*THE PROBLEM*
Quote every line of the items below word for word, in their original order.

*** Begin section ***

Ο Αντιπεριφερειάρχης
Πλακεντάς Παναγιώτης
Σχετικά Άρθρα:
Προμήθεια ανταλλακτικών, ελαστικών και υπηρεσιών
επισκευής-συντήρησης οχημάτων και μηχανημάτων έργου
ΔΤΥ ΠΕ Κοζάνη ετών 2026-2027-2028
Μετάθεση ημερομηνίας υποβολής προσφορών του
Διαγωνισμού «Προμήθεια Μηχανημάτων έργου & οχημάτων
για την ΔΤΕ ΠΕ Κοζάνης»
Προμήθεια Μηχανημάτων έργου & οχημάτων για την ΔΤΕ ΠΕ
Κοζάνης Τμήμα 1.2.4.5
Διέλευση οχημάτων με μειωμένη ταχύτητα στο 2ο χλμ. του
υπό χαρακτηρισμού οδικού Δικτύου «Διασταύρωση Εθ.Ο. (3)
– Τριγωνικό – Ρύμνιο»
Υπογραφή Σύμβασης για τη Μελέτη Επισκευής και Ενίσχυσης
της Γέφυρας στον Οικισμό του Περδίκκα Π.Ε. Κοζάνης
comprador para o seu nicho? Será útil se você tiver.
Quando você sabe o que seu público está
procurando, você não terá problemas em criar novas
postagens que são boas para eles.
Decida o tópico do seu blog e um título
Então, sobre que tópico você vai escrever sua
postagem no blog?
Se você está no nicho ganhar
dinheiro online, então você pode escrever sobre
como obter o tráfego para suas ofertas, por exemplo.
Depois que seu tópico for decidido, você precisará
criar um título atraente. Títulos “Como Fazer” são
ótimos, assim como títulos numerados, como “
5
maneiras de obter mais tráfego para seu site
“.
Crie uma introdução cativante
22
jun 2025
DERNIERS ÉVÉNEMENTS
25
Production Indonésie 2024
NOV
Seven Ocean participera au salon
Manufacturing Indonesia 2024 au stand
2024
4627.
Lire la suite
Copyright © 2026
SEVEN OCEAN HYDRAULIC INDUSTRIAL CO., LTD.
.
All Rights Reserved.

*** End section ***

*RESPONSE TO THIS TASK*
Ο Αντιπεριφερειάρχης
Πλακεντάς Παναγιώτης
Σχετικά Άρθρα:
Προμήθεια ανταλλακτικών, ελαστικών και υπηρεσιών
επισκευής-συντήρησης οχημάτων και μηχανημάτων έργου
ΔΤΥ ΠΕ Κοζάνη ετών 2026-2027-2028
Μετάθεση ημερομηνίας υποβολής προσφορών του
Διαγωνισμού «Προμήθεια Μηχανημάτων έργου & οχημάτων
για την ΔΤΕ ΠΕ Κοζάνης»
Προμήθεια Μηχανημάτων έργου & οχημάτων για την ΔΤΕ ΠΕ
Κοζάνης Τμήμα 1.2.4.5
Διέλευση οχημάτων με μειωμένη ταχύτητα στο 2ο χλμ. του
υπό χαρακτηρισμού οδικού Δικτύου «Διασταύρωση Εθ.Ο. (3)
– Τριγωνικό – Ρύμνιο»
Υπογραφή Σύμβασης για τη Μελέτη Επισκευής και Ενίσχυσης
της Γέφυρας στον Οικισμό του Περδίκκα Π.Ε. Κοζάνης
comprador para o seu nicho? Será útil se você tiver.
Quando você sabe o que seu público está
procurando, você não terá problemas em criar novas
postagens que são boas para eles.
Decida o tópico do seu blog e um título
Então, sobre que tópico você vai escrever sua
postagem no blog?
Se você está no nicho ganhar
dinheiro online, então você pode escrever sobre
como obter o tráfego para suas ofertas, por exemplo.
Depois que seu tópico for decidido, você precisará
criar um título atraente. Títulos “Como Fazer” são
ótimos, assim como títulos numerados, como “
5
maneiras de obter mais tráfego para seu site
“.
Crie uma introdução cativante
22
jun 2025
DERNIERS ÉVÉNEMENTS
25
Production Indonésie 2024
NOV
Seven Ocean participera au salon
Manufacturing Indonesia 2024 au stand
2024
4627.
Lire la suite
Copyright © 2026
SEVEN OCEAN HYDRAULIC INDUSTRIAL CO., LTD.
.
All Rights Reserved.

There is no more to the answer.